Reading passage ->
■ ■ ■ ■
A journey towards wholeness: ‘The best 10 weeks of my life so far’

EducationEnvironment and climate changeLivelihoodsSustainable DevelopmentYoung people

Youth unemployment is a huge problem in Nigeria. Half of the country’s population is under the age of 30, and the public sector cannot absorb the huge number of people in need of work.

Ulan Matta was hugely inspired by the Live Justly course.

In 2015, Tearfund Nigeria started working with a group of young people to set up the Jos Green Centre. This is a centre for eco-entrepreneurship – that is, businesses based on eco issues, renewable energy or anything that is environmentally friendly. Seventy people are now part of the Jos Green Centre youth movement, and similar centres have been started in each geopolitical zone of Nigeria.
■ ■ ■ ■
Exercise A ->
According to the Jos Green Centre article, in what year did Tearfund Nigeria begin working with young people to set up the centre?
Exercise B ->
Extract the passage of the Jos Green Centre article from "EducationEnvironment and climate" to "zone of Nigeria.".
The items after the Jos Green Centre article are separate material with no connection to it.
■ ■ ■ ■
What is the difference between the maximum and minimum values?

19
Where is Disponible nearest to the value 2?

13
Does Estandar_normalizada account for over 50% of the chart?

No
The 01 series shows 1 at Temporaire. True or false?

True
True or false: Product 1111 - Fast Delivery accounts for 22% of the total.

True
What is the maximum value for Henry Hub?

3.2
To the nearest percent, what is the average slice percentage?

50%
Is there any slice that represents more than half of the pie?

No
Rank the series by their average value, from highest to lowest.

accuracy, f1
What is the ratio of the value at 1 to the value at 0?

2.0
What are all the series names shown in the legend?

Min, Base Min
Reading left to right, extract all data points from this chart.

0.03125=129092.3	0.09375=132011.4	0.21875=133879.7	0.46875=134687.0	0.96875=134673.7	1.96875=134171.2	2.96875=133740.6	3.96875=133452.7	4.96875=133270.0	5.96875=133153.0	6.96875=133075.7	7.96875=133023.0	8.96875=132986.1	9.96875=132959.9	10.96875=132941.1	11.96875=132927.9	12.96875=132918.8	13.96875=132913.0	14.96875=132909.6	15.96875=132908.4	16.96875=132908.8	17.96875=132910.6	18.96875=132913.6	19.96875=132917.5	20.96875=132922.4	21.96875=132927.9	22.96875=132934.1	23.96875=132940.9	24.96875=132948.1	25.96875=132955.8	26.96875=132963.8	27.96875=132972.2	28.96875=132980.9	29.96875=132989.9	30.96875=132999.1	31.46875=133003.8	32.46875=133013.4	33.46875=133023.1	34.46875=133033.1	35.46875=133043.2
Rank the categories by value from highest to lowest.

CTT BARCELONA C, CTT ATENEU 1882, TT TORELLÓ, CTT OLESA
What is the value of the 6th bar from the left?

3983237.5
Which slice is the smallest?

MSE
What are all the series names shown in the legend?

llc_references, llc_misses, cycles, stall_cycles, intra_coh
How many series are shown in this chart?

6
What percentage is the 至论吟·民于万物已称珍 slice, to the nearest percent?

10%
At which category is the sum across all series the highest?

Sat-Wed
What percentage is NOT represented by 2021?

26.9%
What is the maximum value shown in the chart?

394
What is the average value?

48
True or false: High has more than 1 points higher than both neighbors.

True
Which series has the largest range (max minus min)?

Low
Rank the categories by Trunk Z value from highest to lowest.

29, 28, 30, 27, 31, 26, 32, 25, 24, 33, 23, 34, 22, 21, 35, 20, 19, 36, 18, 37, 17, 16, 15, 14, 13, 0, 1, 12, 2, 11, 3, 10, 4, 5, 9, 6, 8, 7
■ ■ ■ ■
Your response A ->
2015

Your response B ->
EducationEnvironment and climate changeLivelihoodsSustainable DevelopmentYoung people

Youth unemployment is a huge problem in Nigeria. Half of the country’s population is under the age of 30, and the public sector cannot absorb the huge number of people in need of work.

Ulan Matta was hugely inspired by the Live Justly course.

In 2015, Tearfund Nigeria started working with a group of young people to set up the Jos Green Centre. This is a centre for eco-entrepreneurship – that is, businesses based on eco issues, renewable energy or anything that is environmentally friendly. Seventy people are now part of the Jos Green Centre youth movement, and similar centres have been started in each geopolitical zone of Nigeria.